## Assignment
Restate, word for word and with no pictures, the stretch of lines in the data below that begins at the line with "Judge from the" and ends at the line with "Picture 3: The", inclusive.

══ Source data ══

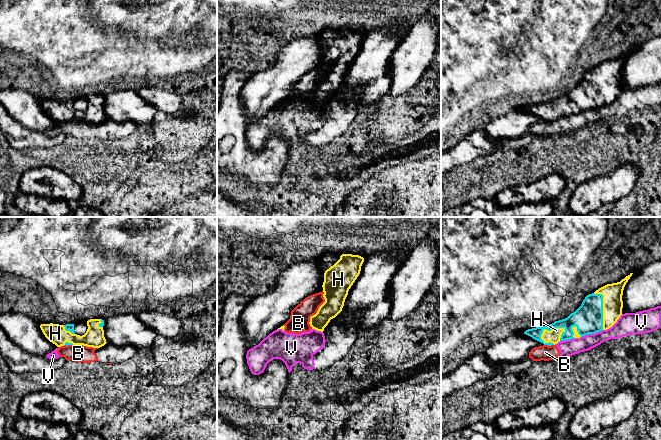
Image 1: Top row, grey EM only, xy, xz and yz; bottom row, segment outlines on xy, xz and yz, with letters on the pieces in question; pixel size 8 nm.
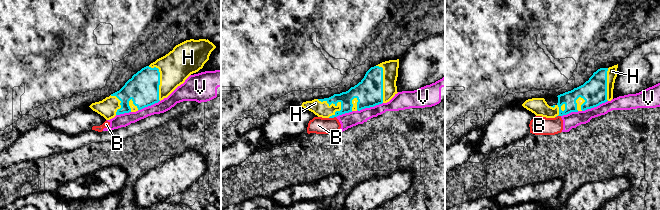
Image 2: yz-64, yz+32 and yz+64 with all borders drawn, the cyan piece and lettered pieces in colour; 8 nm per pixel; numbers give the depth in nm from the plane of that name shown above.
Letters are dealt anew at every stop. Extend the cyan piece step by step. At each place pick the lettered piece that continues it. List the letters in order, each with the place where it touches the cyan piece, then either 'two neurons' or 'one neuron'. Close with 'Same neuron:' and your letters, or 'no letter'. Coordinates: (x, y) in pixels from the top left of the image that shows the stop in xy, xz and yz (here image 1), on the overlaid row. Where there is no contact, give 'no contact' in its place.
B: contact yz (549, 345); two neurons
H: contact yz (550, 330); one neuron
V: contact yz (591, 333); two neurons
Same neuron: H

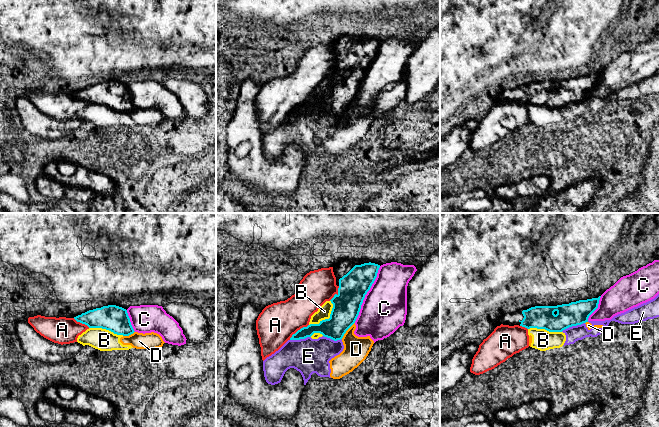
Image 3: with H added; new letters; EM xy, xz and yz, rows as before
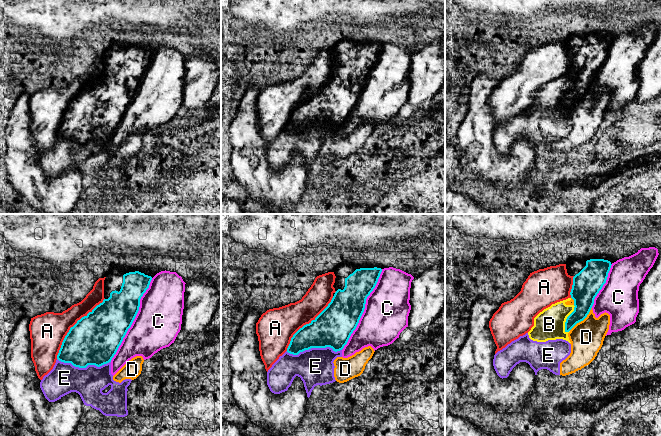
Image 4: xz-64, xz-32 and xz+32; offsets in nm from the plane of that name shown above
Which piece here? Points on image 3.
A: contact xz (298, 330); two neurons
B: contact xz (327, 319); two neurons
C: contact xz (366, 293); two neurons
D: contact xz (347, 329); two neurons
E: contact yz (572, 325); two neurons
Same neuron: no letter

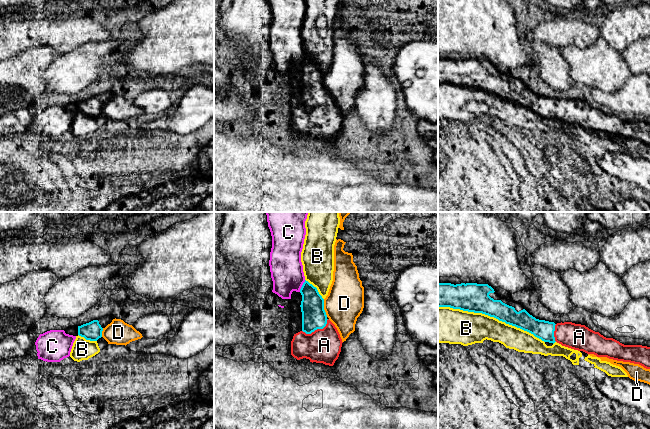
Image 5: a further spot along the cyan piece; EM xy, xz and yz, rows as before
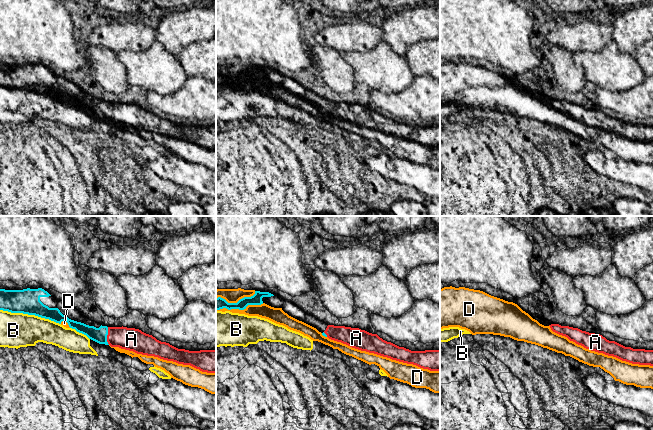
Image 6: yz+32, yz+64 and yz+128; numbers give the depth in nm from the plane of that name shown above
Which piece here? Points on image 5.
A: contact xz (316, 329); one neuron
B: contact yz (491, 316); two neurons
C: contact xz (302, 286); two neurons
D: contact xz (323, 308); two neurons
Same neuron: A

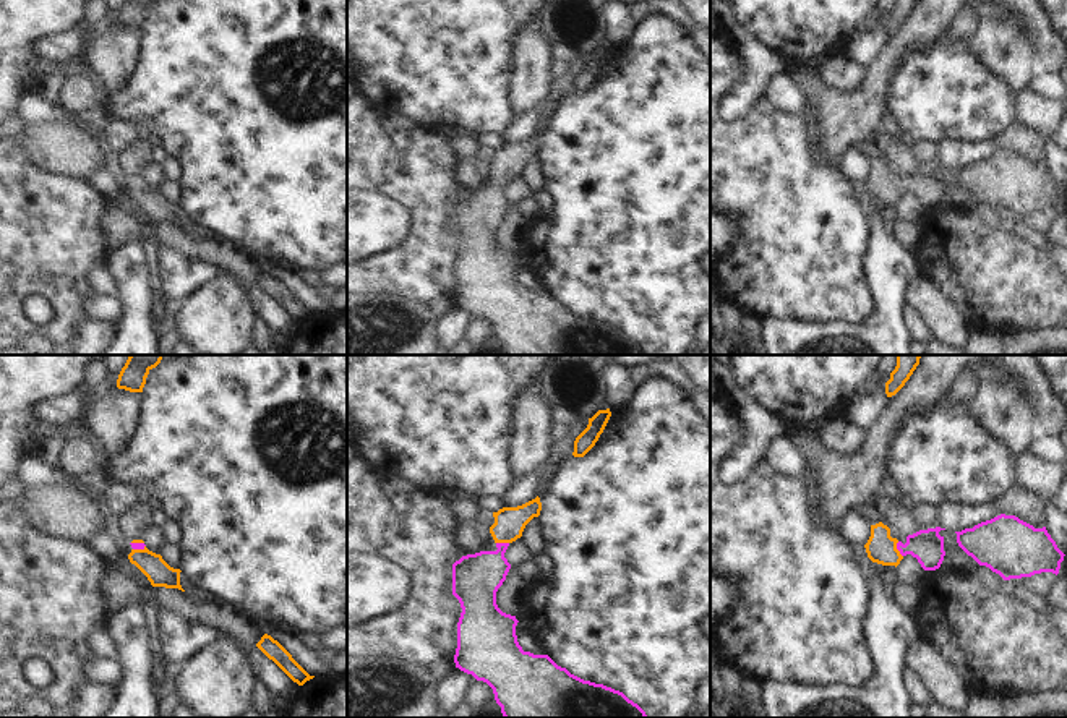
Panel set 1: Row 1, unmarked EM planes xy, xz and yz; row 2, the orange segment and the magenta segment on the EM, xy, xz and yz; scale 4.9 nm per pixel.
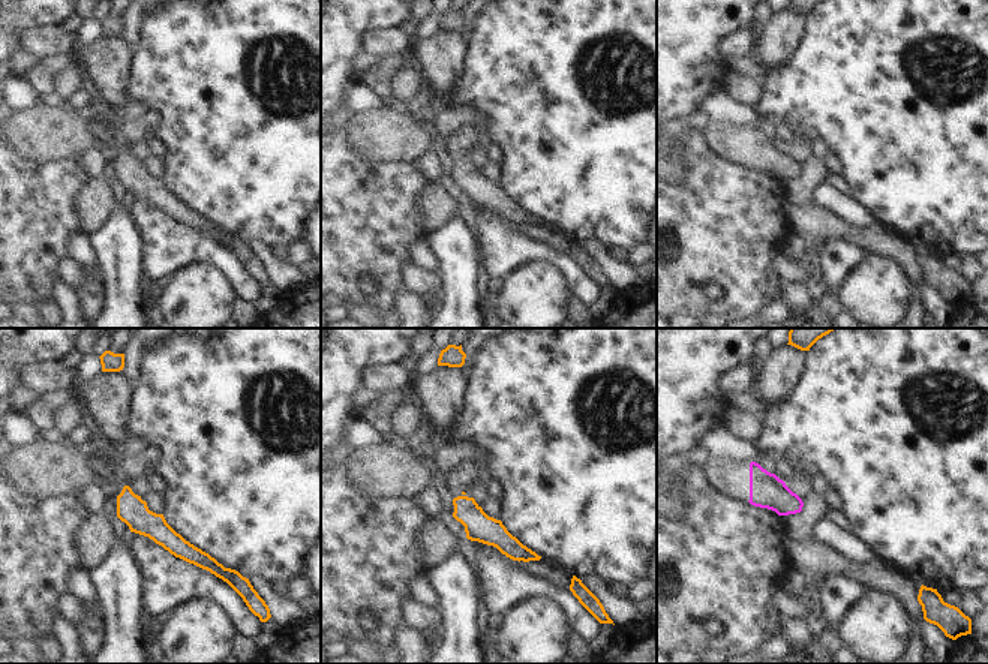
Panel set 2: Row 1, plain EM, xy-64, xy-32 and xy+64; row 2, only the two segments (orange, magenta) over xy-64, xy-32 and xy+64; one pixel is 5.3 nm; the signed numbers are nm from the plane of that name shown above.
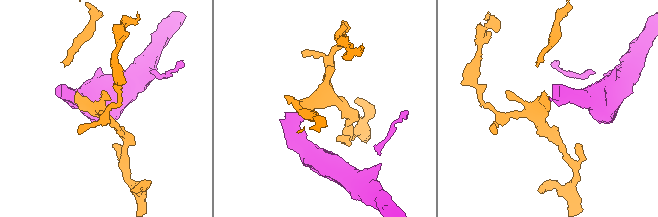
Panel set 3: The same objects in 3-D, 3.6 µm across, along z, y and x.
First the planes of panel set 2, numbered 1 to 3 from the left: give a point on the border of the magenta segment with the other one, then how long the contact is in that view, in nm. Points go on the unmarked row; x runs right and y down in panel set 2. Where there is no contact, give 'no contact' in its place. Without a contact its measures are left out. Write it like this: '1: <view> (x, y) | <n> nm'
1: no contact
2: no contact
3: no contact

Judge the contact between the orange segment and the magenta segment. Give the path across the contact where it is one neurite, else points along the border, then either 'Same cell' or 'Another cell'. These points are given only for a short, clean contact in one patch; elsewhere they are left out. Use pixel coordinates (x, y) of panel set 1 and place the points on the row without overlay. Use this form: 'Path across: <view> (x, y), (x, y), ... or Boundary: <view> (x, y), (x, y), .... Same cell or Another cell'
Path across: yz (881, 185), (897, 187), (926, 182). Same cell

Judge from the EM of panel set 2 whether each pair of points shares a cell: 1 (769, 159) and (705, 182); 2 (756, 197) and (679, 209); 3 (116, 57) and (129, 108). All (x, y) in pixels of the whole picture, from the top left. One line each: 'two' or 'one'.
1: two
2: one
3: one

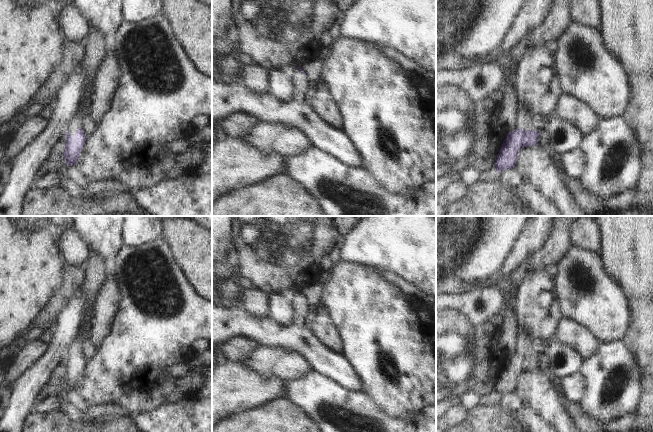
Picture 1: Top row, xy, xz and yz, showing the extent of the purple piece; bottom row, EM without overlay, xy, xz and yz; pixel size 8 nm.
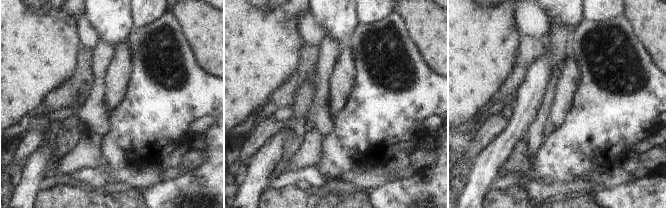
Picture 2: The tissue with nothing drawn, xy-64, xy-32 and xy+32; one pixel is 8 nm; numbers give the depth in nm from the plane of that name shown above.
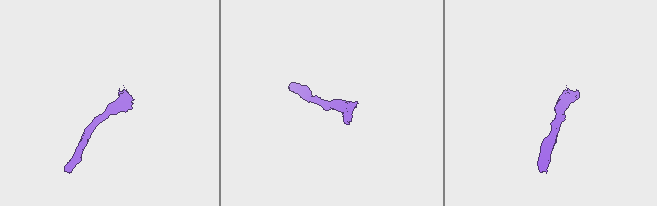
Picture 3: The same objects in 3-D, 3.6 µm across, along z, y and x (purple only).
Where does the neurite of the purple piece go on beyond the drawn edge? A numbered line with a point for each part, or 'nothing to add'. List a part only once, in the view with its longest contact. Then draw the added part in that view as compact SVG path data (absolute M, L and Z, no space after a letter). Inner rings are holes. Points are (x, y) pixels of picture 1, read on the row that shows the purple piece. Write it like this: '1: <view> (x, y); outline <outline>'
1: xy (75, 124); outline M85 94L84 98L81 100L79 104L79 109L74 116L74 118L71 120L71 122L68 124L68 128L66 129L66 132L71 134L72 136L76 134L76 131L81 128L81 121L82 117L88 112L90 104L91 104L91 94Z

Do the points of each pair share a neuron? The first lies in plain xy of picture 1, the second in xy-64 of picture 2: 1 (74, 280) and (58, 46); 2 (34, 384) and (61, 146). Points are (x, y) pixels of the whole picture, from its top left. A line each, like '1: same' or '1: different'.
1: different
2: different

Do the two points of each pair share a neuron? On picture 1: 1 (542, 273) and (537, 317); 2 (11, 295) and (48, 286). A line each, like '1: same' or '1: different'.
1: same
2: same

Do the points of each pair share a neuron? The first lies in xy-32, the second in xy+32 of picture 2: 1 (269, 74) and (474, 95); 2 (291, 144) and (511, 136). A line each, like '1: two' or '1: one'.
1: one
2: two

═══

## Response
Judge from the EM of panel set 2 whether each pair of points shares a cell: 1 (769, 159) and (705, 182); 2 (756, 197) and (679, 209); 3 (116, 57) and (129, 108). All (x, y) in pixels of the whole picture, from the top left. One line each: 'two' or 'one'.
1: two
2: one
3: one

Picture 1: Top row, xy, xz and yz, showing the extent of the purple piece; bottom row, EM without overlay, xy, xz and yz; pixel size 8 nm.
Picture 2: The tissue with nothing drawn, xy-64, xy-32 and xy+32; one pixel is 8 nm; numbers give the depth in nm from the plane of that name shown above.
Picture 3: The same objects in 3-D, 3.6 µm across, along z, y and x (purple only).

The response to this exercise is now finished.